Defeat at the polls might not be the end of Corbyn’s leadership.

The latest polls suggest that Labour is headed for heavy defeat in the June general election. Usually a general election loss would be the trigger for a leader to quit: Michael Foot, Gordon Brown and Ed Miliband all stood down after their first defeat, although Neil Kinnock saw out two losses before resigning in 1992.

It’s possible, if unlikely, that Corbyn could become prime minister. If that prospect doesn’t materialise, however, the question is: will Corbyn follow the majority of his predecessors and resign, or will he hang on in office?

Will Corbyn stand down? The rules

There is no formal process for the parliamentary Labour party to oust its leader, as it discovered in the 2016 leadership challenge. Even after a majority of his MPs had voted no confidence in him, Corbyn stayed on, ultimately winning his second leadership contest after it was decided that the current leader should be automatically included on the ballot.

This year’s conference will vote on to reform the leadership selection process that would make it easier for a left-wing candidate to get on the ballot (nicknamed the “McDonnell amendment” by centrists): Corbyn could be waiting for this motion to pass before he resigns.

Will Corbyn stand down? The membership

Corbyn’s support in the membership is still strong. Without an equally compelling candidate to put before the party, Corbyn’s opponents in the PLP are unlikely to initiate another leadership battle they’re likely to lose.

That said, a general election loss could change that. Polling from March suggests that half of Labour members wanted Corbyn to stand down either immediately or before the general election.

Will Corbyn stand down? The rumours

Sources close to Corbyn have said that he might not stand down, even if he leads Labour to a crushing defeat this June. They mention Kinnock’s survival after the 1987 general election as a precedent (although at the 1987 election, Labour did gain seats).
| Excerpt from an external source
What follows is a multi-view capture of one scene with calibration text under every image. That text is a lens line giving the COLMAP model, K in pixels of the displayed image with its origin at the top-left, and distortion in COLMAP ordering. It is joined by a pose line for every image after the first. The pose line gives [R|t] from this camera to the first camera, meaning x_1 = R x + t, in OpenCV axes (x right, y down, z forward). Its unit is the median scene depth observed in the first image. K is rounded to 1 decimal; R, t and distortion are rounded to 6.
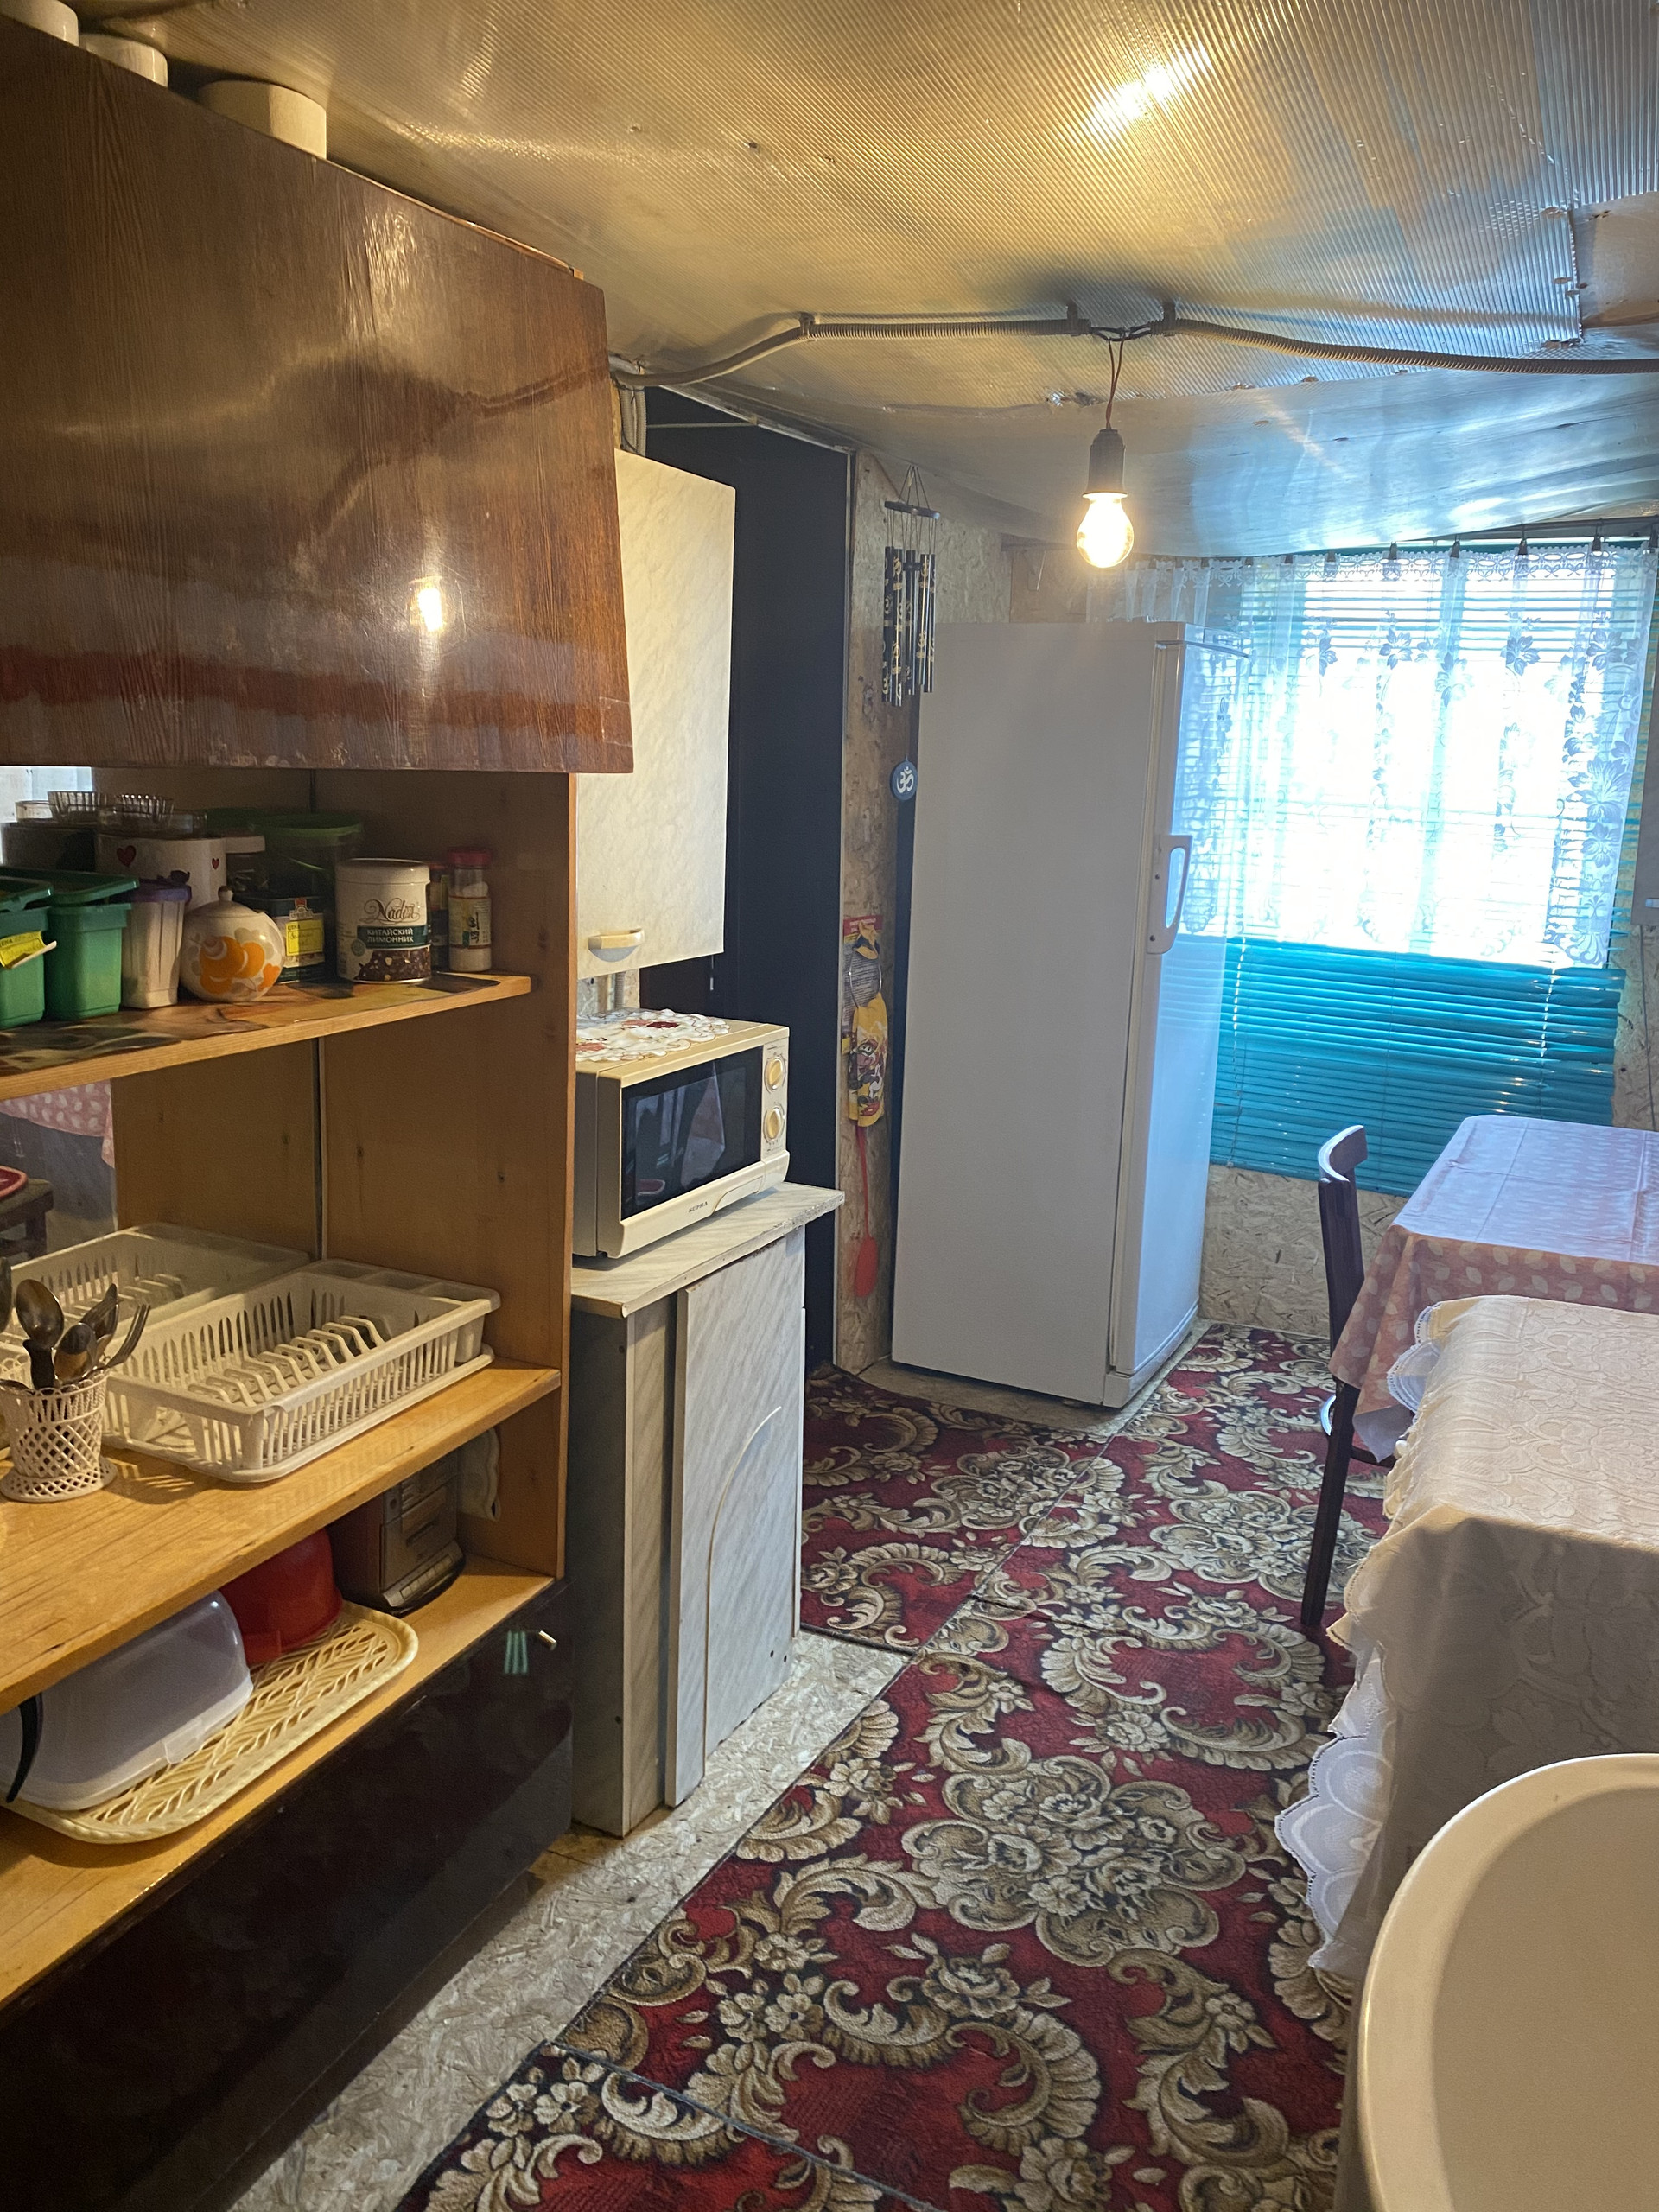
lens RADIAL K [[1713.6, 0, 843.2], [0, 1713.6, 1073.7], [0, 0, 1]] dist [0.008766, 0.002415]
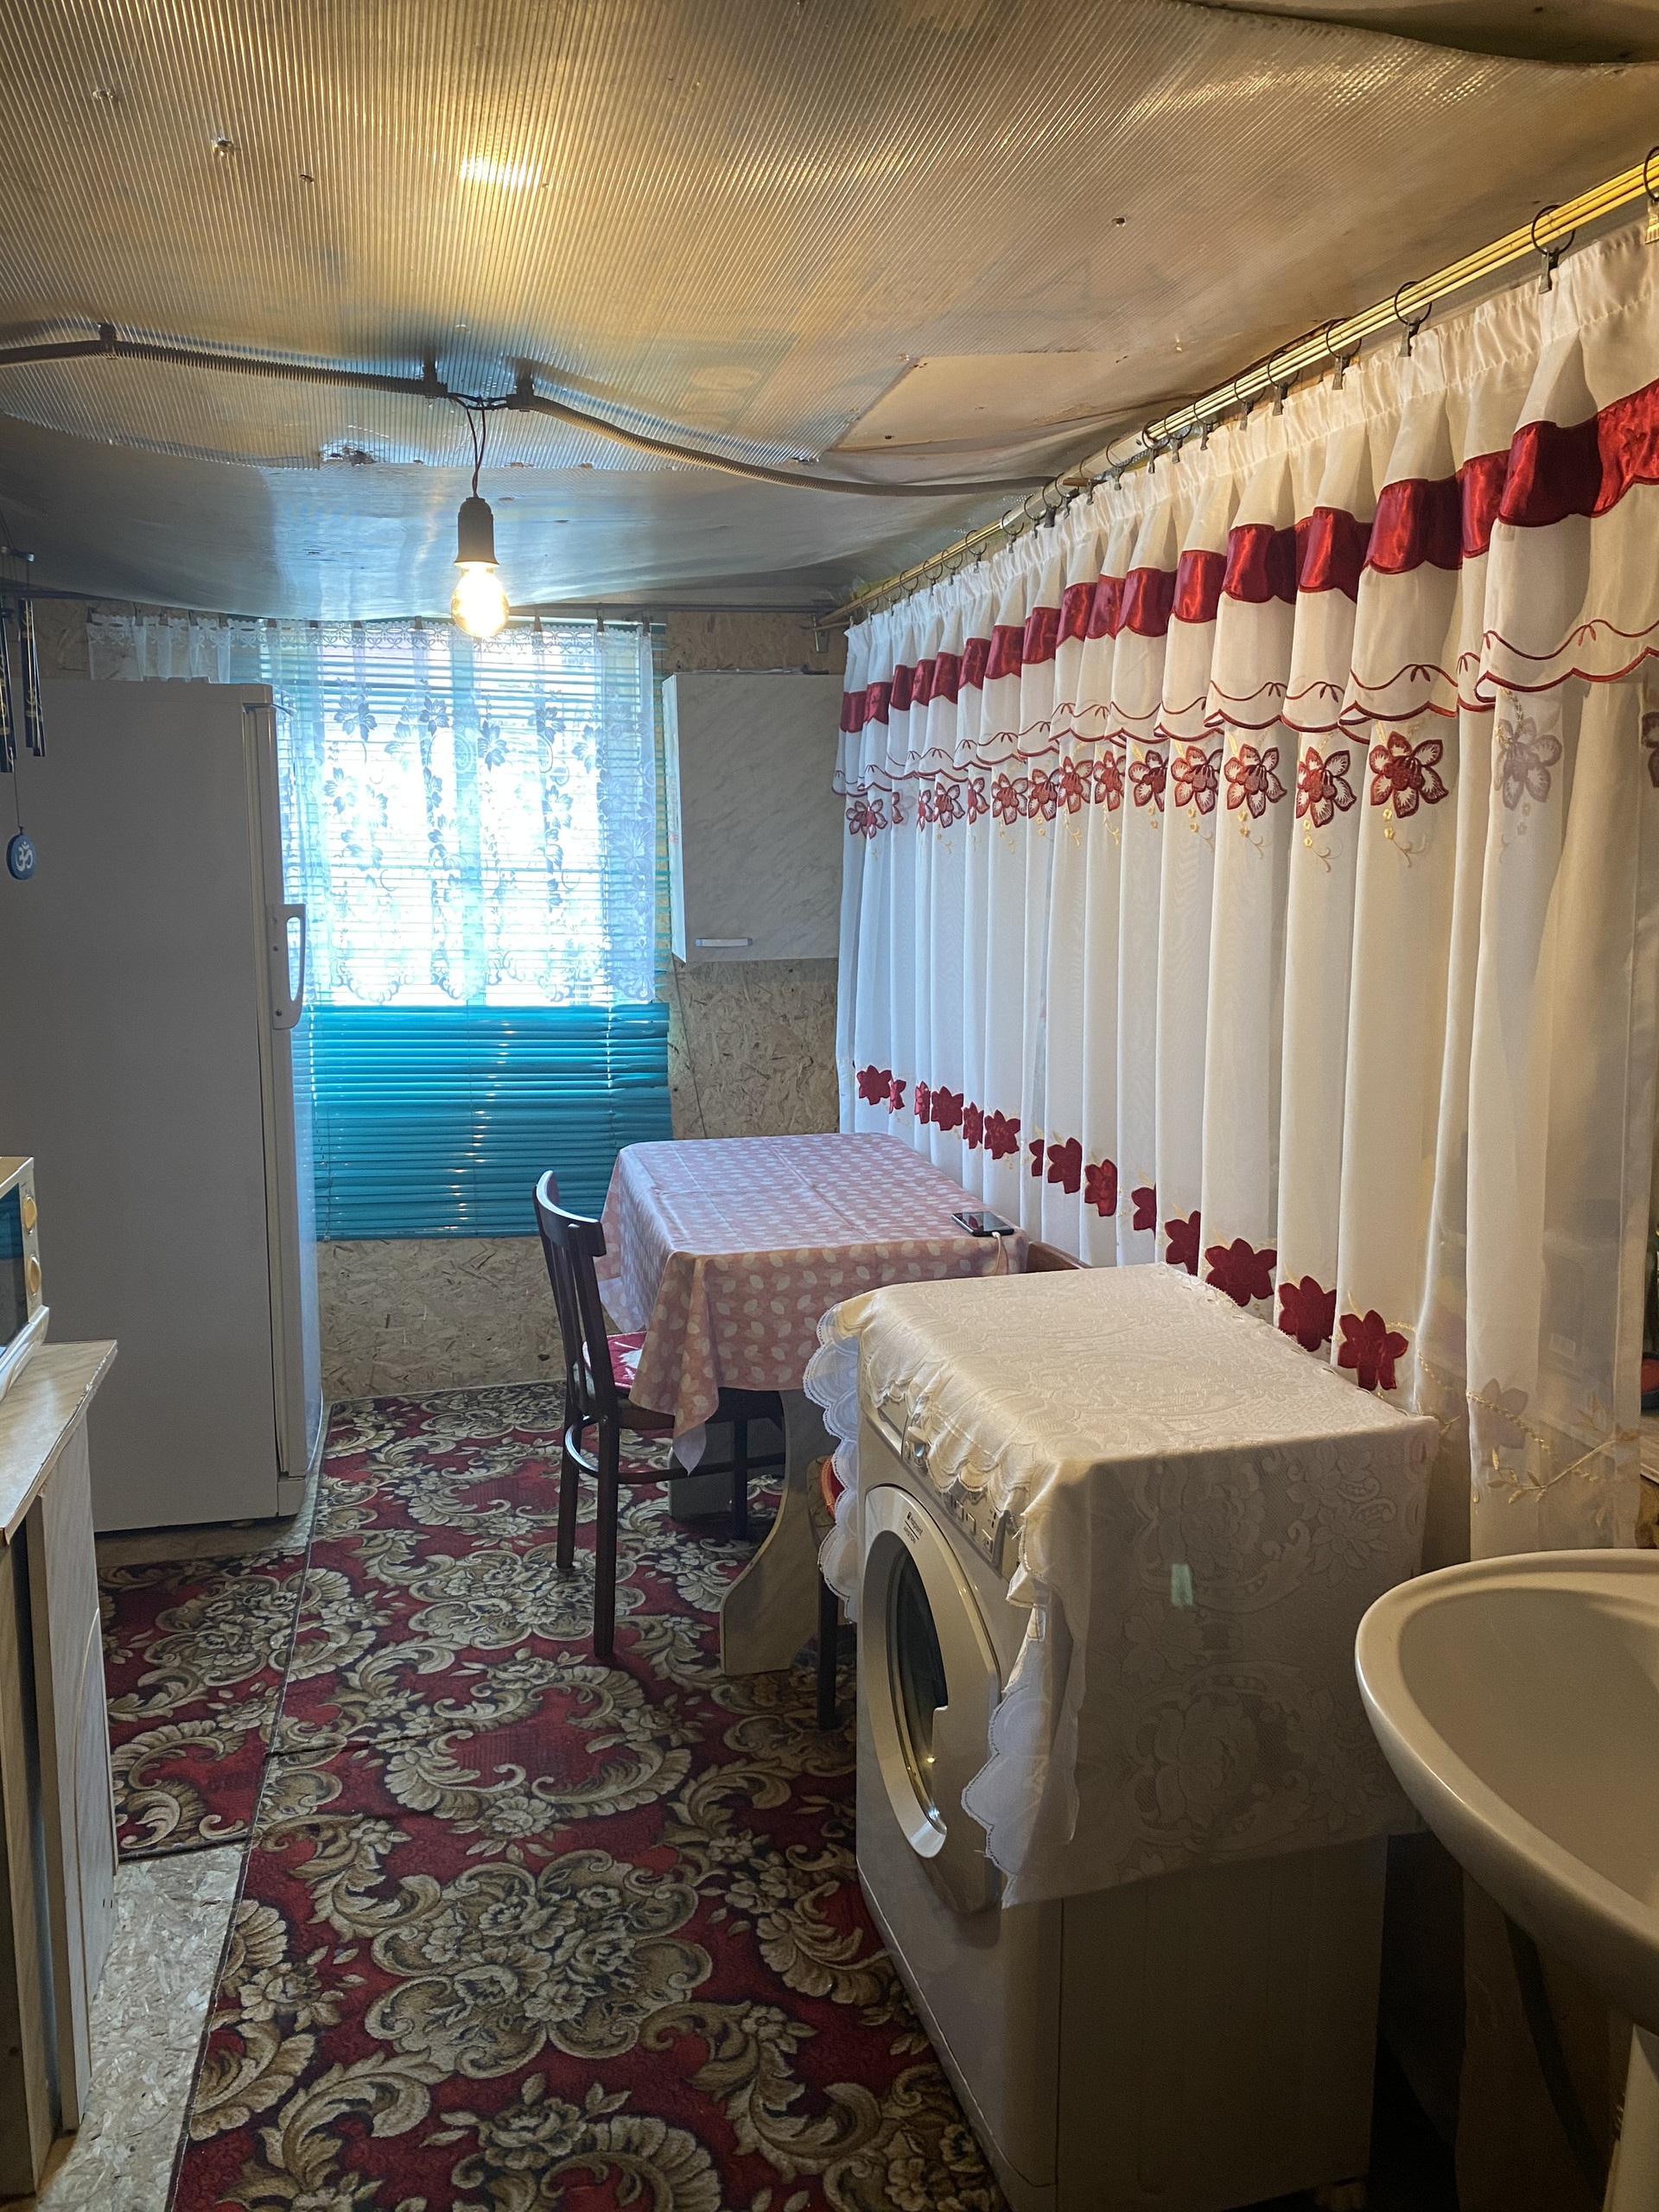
lens RADIAL K [[1698.0, 0, 862.6], [0, 1698.0, 1067.5], [0, 0, 1]] dist [0.021304, -0.006273]
pose [[0.761967, -0.116836, 0.636989, -0.228469], [0.139555, 0.990106, 0.014668, -0.023265], [-0.632400, 0.077719, 0.770733, 0.088179]]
Will Corbyn stand down? The verdict

Given his struggles to manage his own MPs and the example of other leaders, it would be remarkable if Corbyn did not stand down should Labour lose the general election. However, staying on after a vote of no-confidence in 2016 was also remarkable, and the mooted changes to the leadership election process give him a reason to hold on until September in order to secure a left-wing succession.